Design, setting and participants: An open, randomised controlled study of 60 patients with diabetes mellitus, aged 27–70 years, recruited between August 2006 and October 2007 from the Department of Diabetes and Endocrinology at the Alfred Hospital and Baker IDI Heart and Diabetes Institute, Melbourne.
Intervention: Participants were asked to read information about a mock study via a computer-based presentation (n = 30) or a conventional paper-based information statement (n = 30). The computer-based presentation contained visual aids, including diagrams, video, hyperlinks and quiz pages.
Main outcome measures: Understanding of information as assessed by quantitative and qualitative means.

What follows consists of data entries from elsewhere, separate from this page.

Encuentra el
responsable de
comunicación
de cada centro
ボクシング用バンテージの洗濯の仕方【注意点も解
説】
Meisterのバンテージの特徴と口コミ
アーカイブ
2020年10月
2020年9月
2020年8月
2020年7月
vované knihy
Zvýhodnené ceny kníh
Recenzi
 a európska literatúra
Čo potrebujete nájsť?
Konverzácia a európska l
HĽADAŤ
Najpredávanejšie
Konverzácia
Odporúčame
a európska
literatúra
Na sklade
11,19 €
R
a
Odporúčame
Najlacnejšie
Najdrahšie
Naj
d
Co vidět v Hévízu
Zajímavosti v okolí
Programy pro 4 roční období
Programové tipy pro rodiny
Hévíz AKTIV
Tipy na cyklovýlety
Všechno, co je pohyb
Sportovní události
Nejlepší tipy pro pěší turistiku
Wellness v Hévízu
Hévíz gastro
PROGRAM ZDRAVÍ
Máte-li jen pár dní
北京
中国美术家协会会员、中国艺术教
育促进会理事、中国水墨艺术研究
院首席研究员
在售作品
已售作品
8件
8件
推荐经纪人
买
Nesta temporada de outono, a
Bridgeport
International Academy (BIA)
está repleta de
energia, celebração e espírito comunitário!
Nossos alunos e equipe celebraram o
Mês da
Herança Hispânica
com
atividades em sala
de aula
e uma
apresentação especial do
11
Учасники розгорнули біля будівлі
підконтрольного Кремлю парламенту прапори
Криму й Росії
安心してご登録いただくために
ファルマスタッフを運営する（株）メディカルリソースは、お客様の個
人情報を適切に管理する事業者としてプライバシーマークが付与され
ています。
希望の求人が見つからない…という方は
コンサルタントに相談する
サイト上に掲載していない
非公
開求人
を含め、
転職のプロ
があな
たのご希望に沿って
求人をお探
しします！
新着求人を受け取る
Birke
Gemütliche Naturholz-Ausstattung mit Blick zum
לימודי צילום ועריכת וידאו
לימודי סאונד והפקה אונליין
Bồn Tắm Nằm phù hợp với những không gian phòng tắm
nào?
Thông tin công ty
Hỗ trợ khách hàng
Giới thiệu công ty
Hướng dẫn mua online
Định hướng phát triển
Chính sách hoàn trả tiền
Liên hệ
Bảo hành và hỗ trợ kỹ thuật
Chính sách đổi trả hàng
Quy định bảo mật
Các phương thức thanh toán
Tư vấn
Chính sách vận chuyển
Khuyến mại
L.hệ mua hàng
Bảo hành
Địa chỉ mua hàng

Results: Assessment scores used to measure level of understanding were significantly higher in the group that completed the computer-based task than the group that completed the paper-based task (82% v 73%; P = 0.005). More participants in the group that completed the computer-based task expressed interest in taking part in the mock study (23 v 17 participants; P = 0.01). Most participants from both groups preferred the idea of a computer-based presentation to the paper-based statement (21 in the computer-based task group, 18 in the paper-based task group).
Conclusions: A computer-based method of providing information may help overcome existing deficiencies in communication about clinical research, and may reduce costs and improve efficiency in recruiting participants for clinical trials.